- DATA -
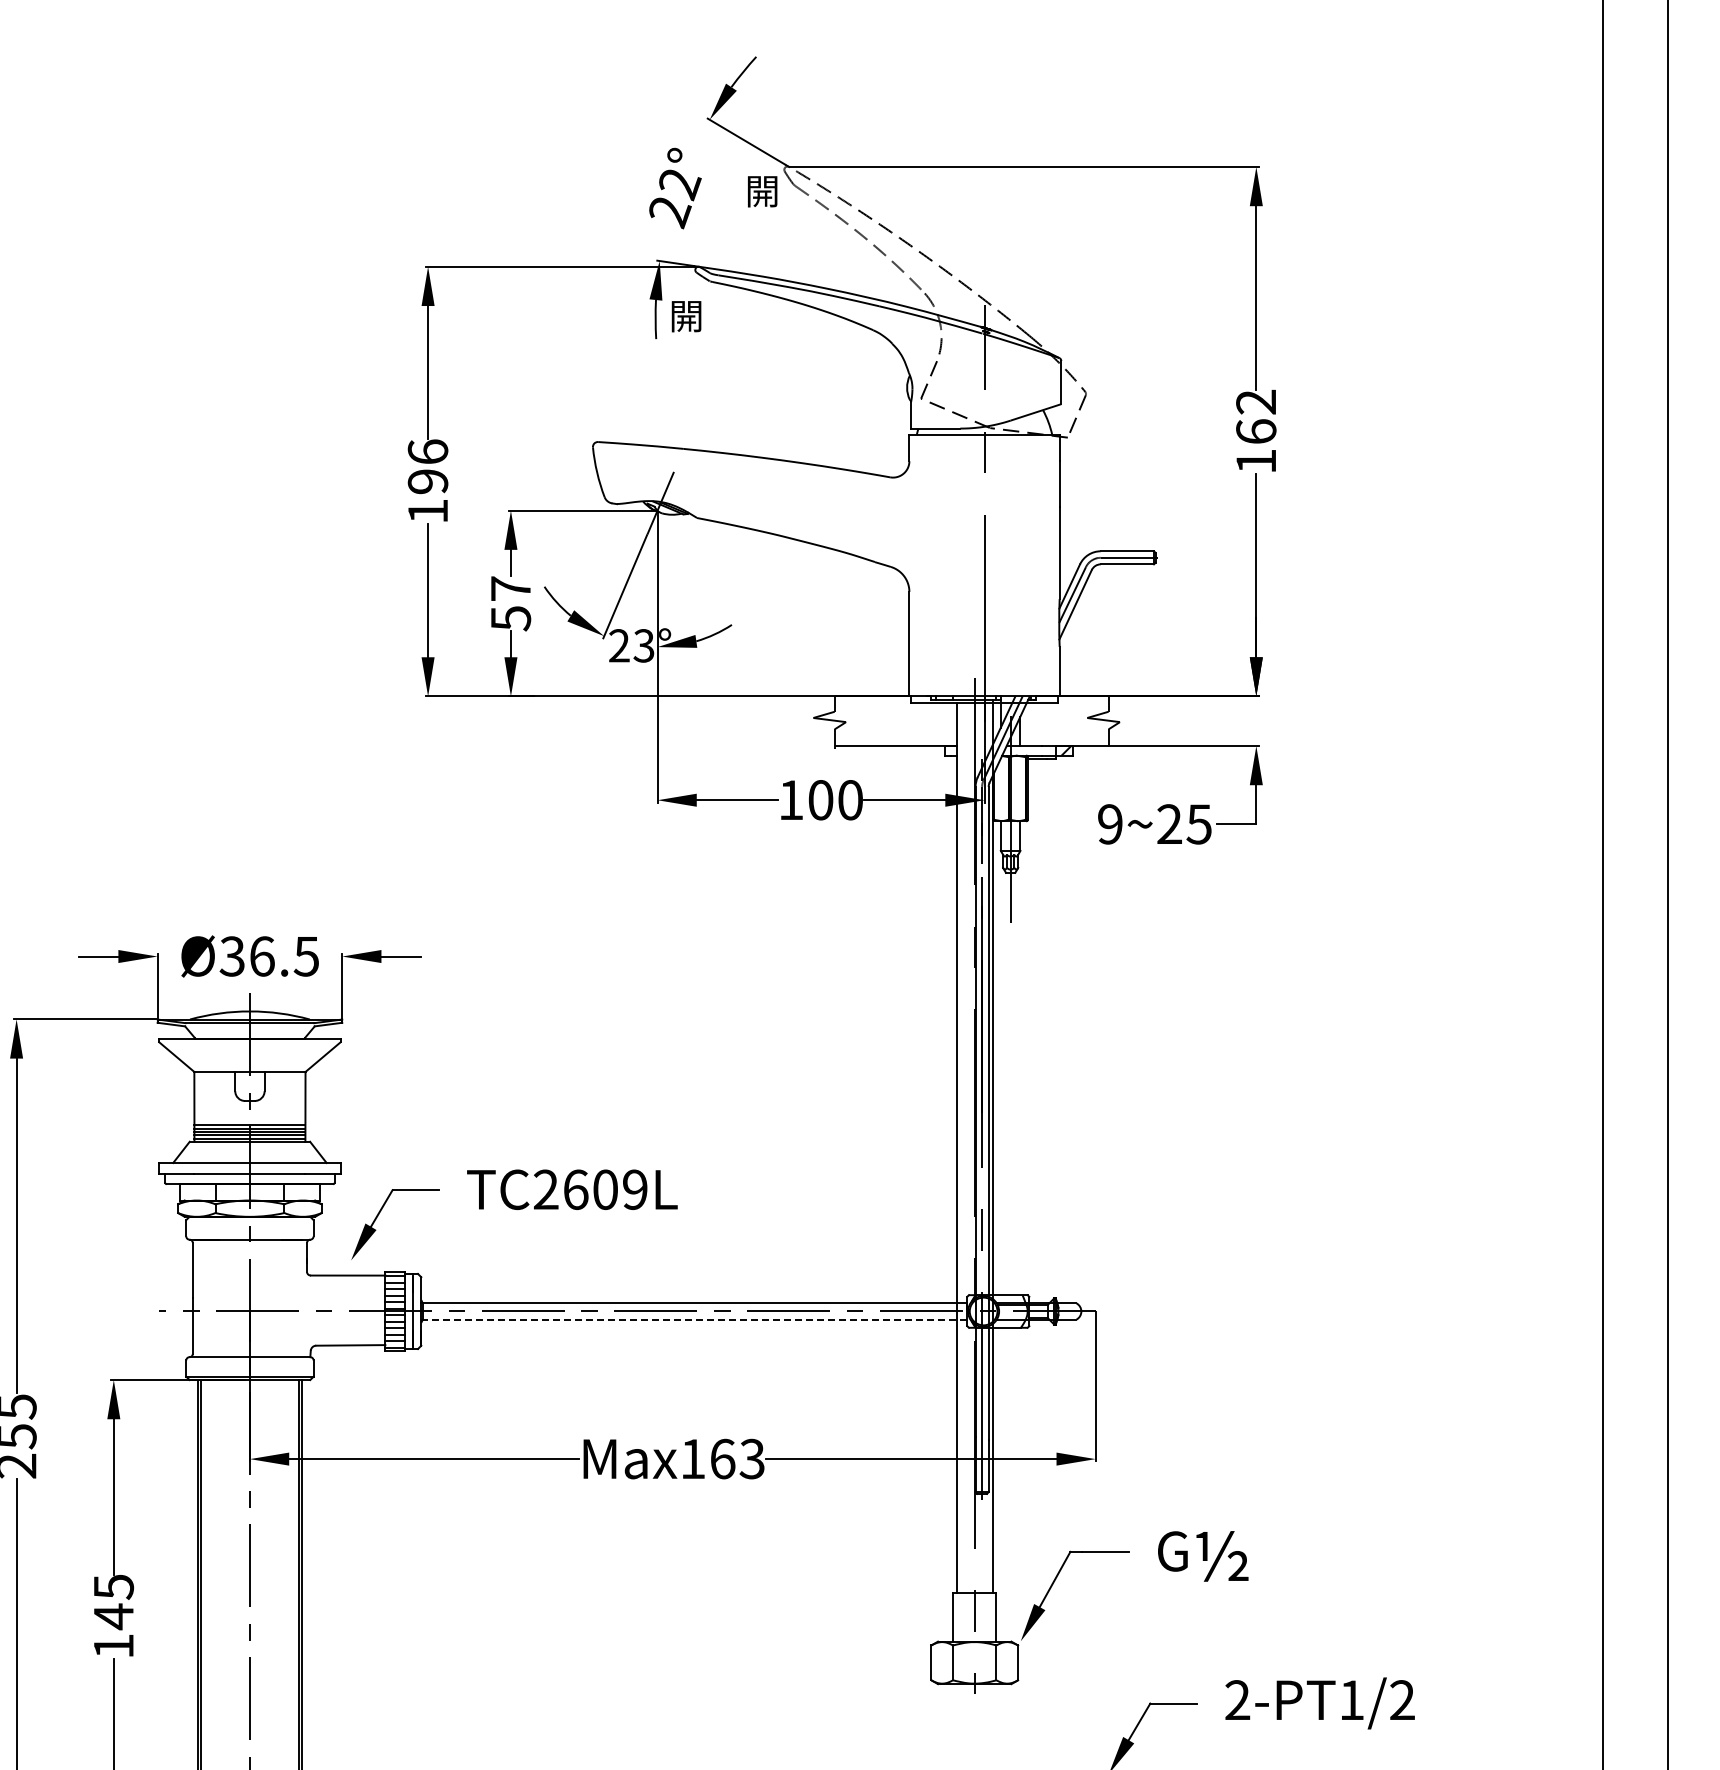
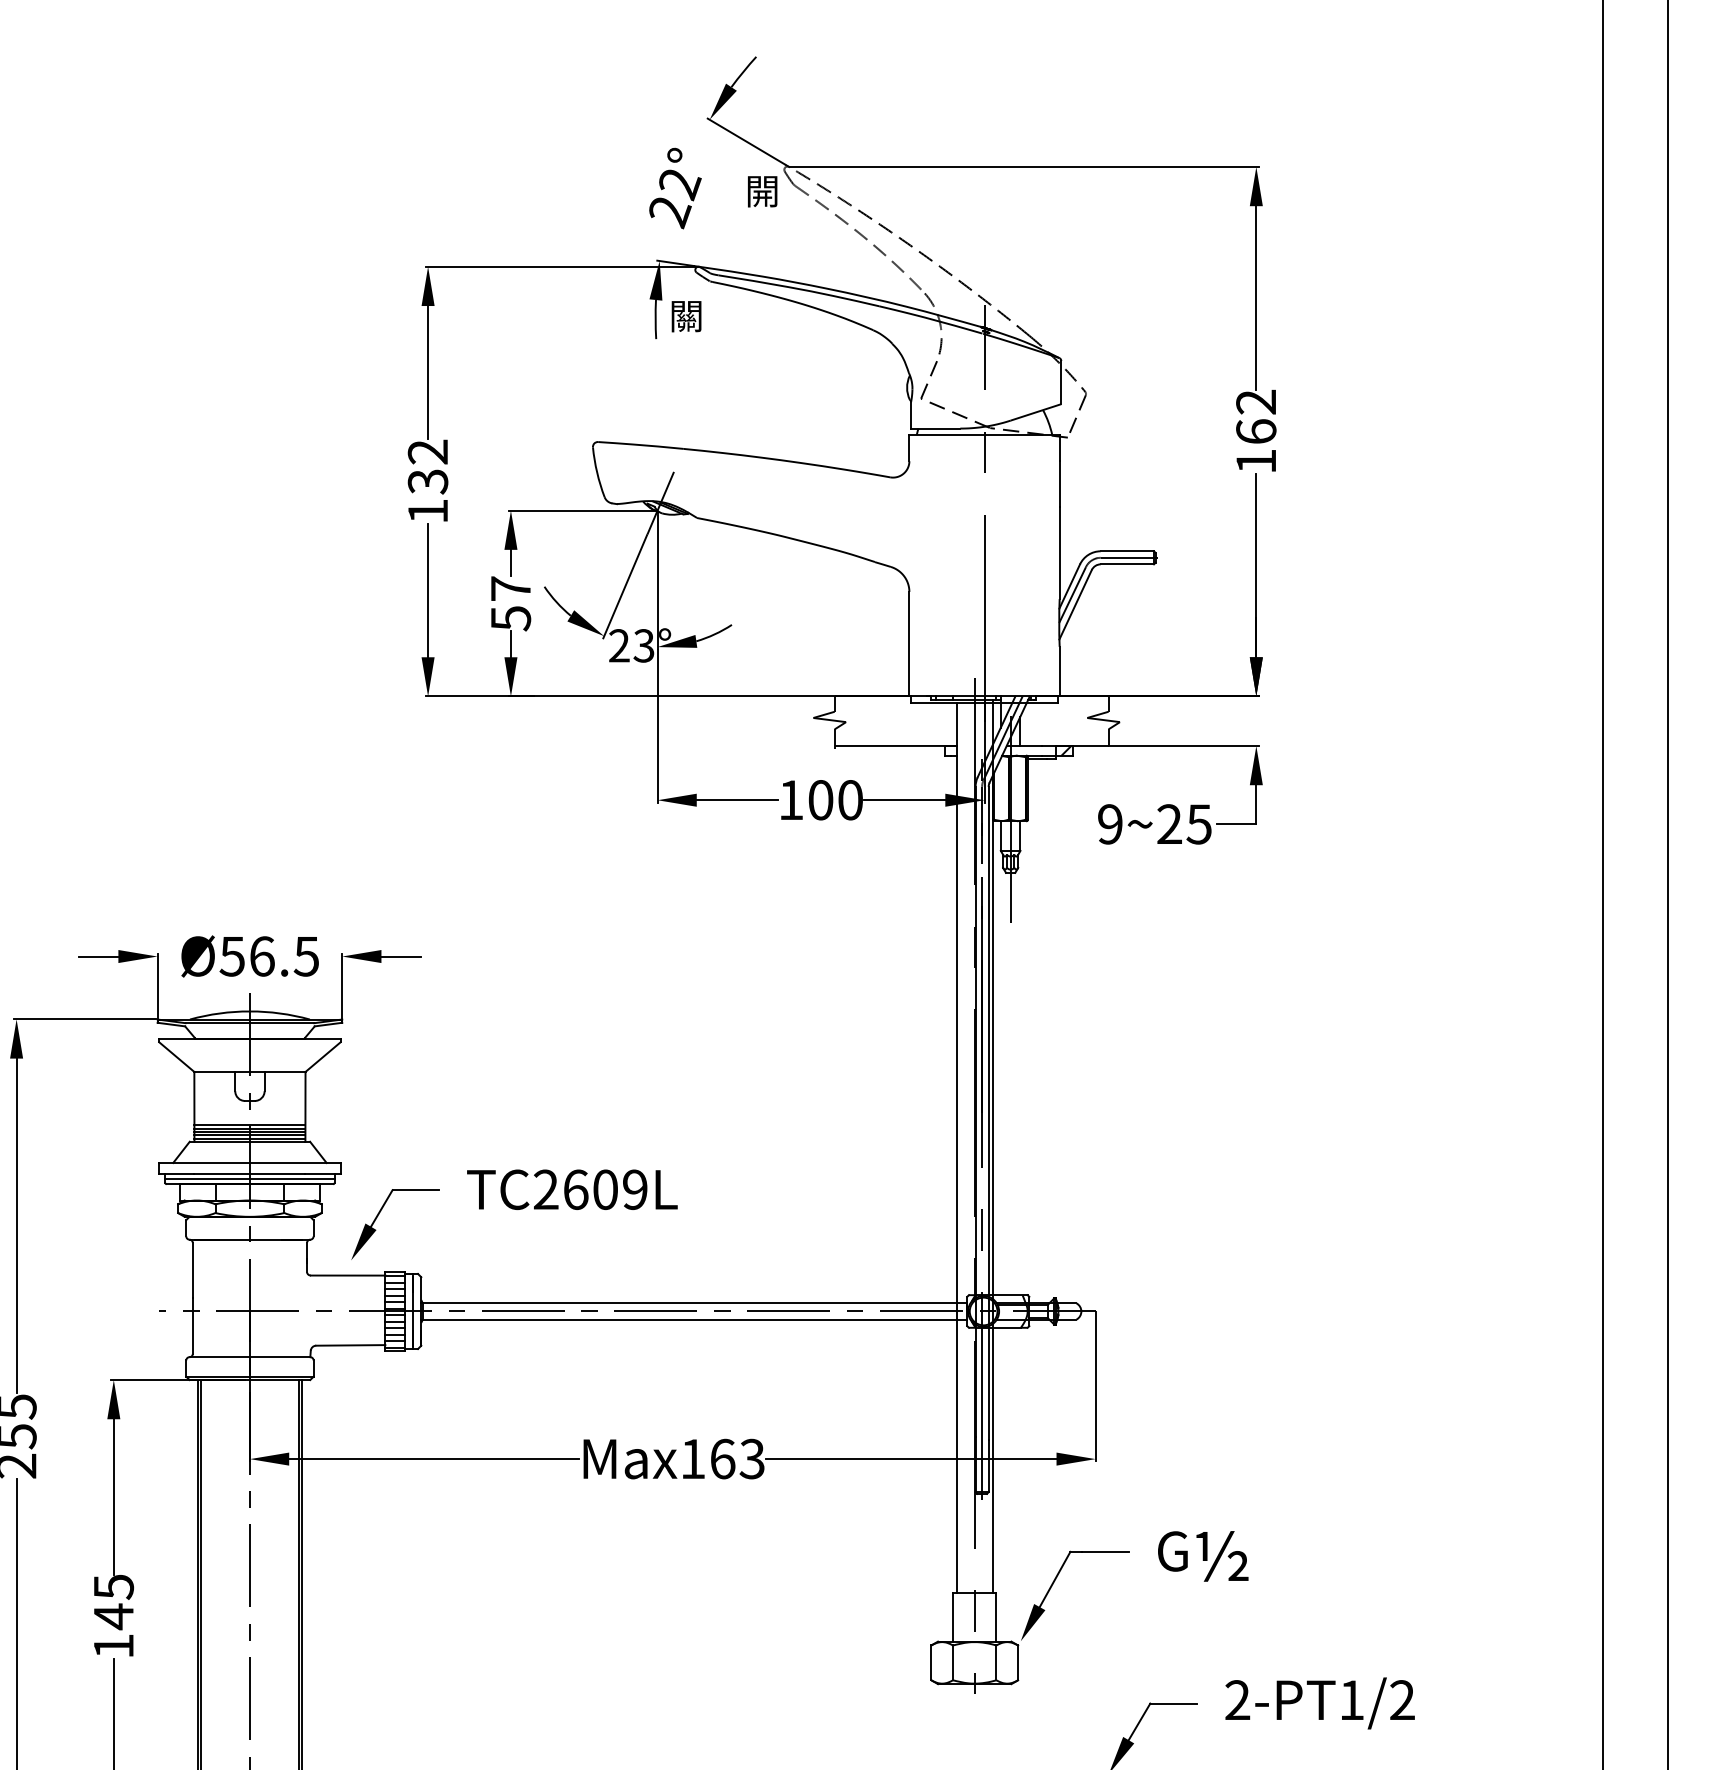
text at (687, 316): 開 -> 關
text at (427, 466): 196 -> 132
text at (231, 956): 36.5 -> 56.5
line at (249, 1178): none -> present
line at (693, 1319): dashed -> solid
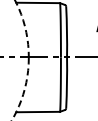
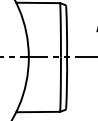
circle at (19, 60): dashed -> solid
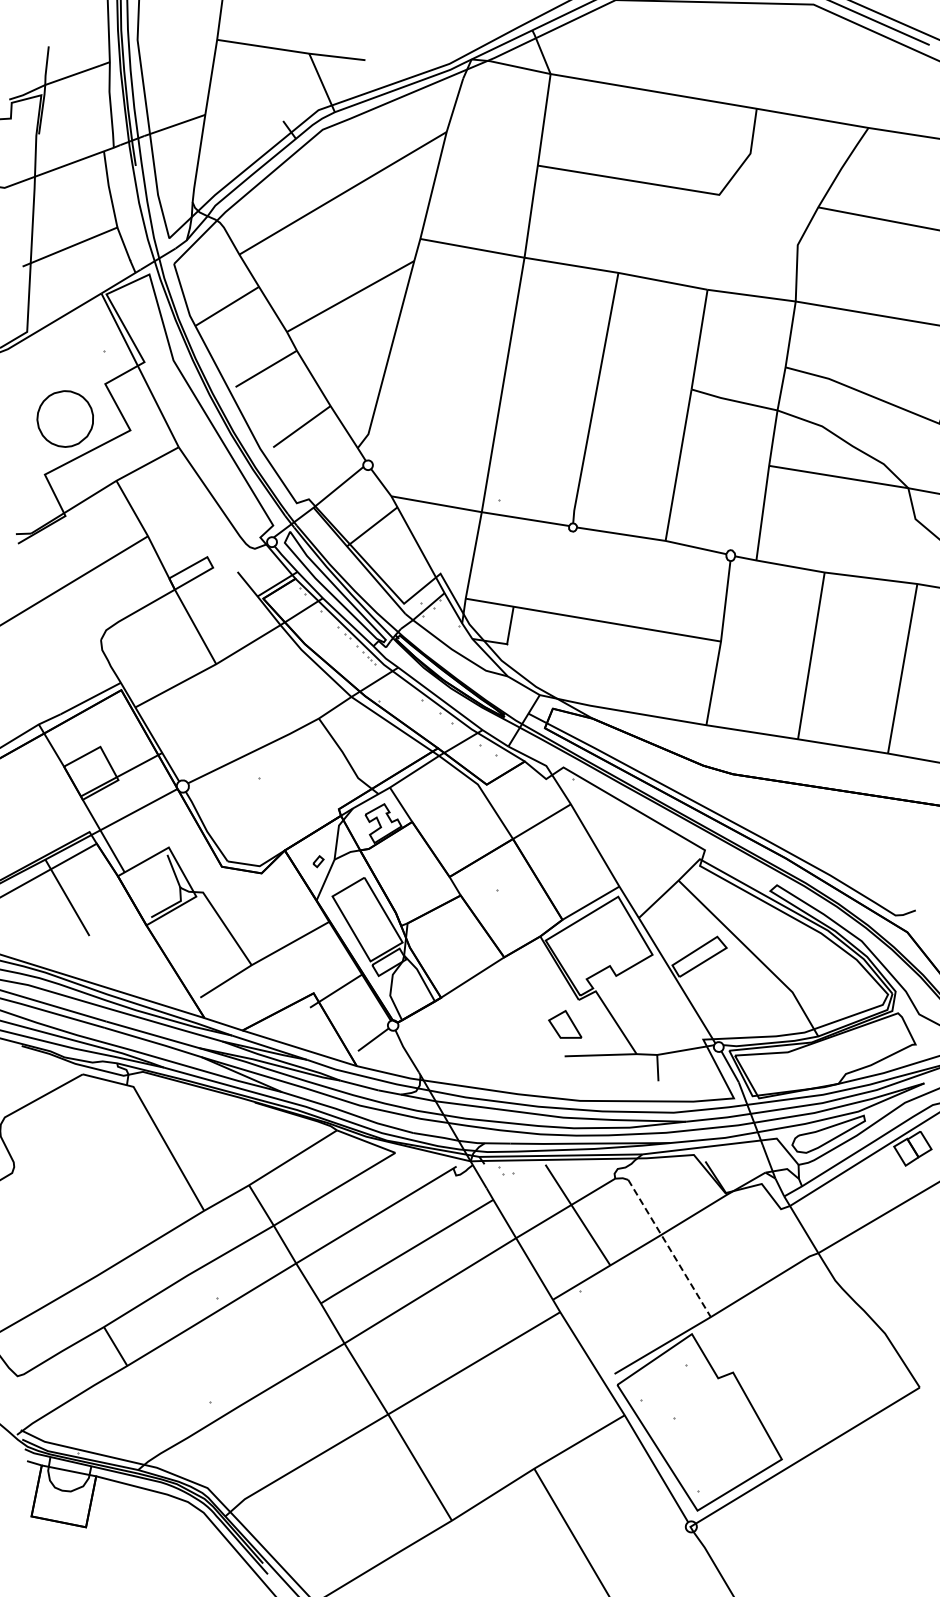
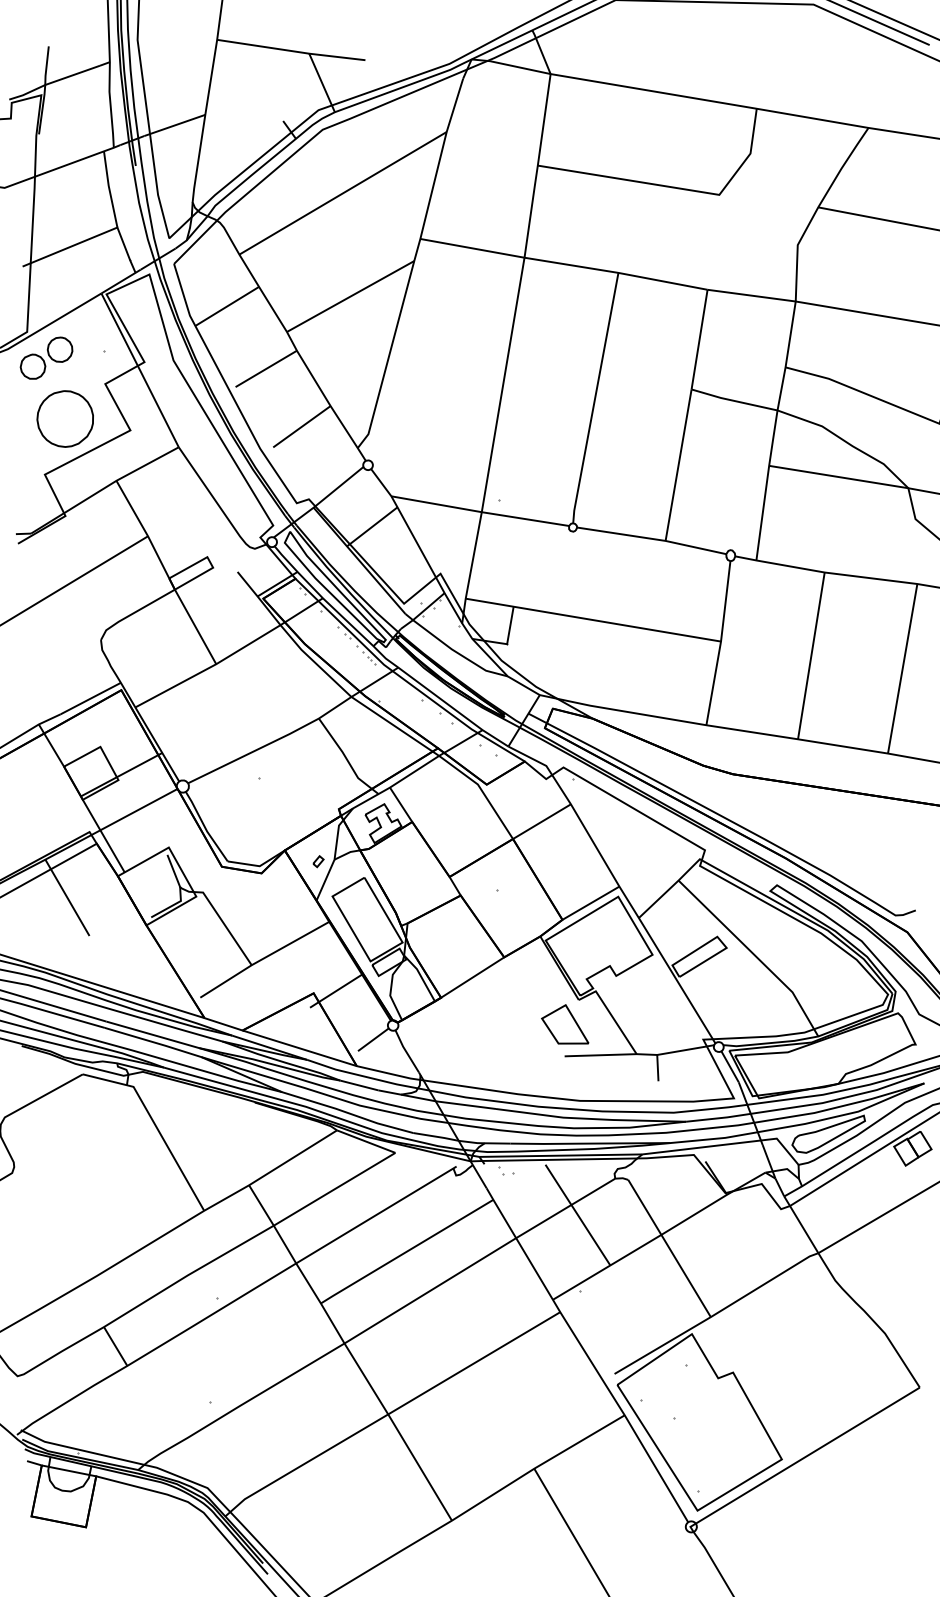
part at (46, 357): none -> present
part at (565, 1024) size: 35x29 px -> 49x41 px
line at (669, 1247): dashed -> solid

- EXERCISE OBJECTIVE -
List every row of the data above that contains the word "line", copying each row in full.

- SOLUTION TO THE EXERCISE -
line at (249, 1178): none -> present
line at (693, 1319): dashed -> solid
line at (669, 1247): dashed -> solid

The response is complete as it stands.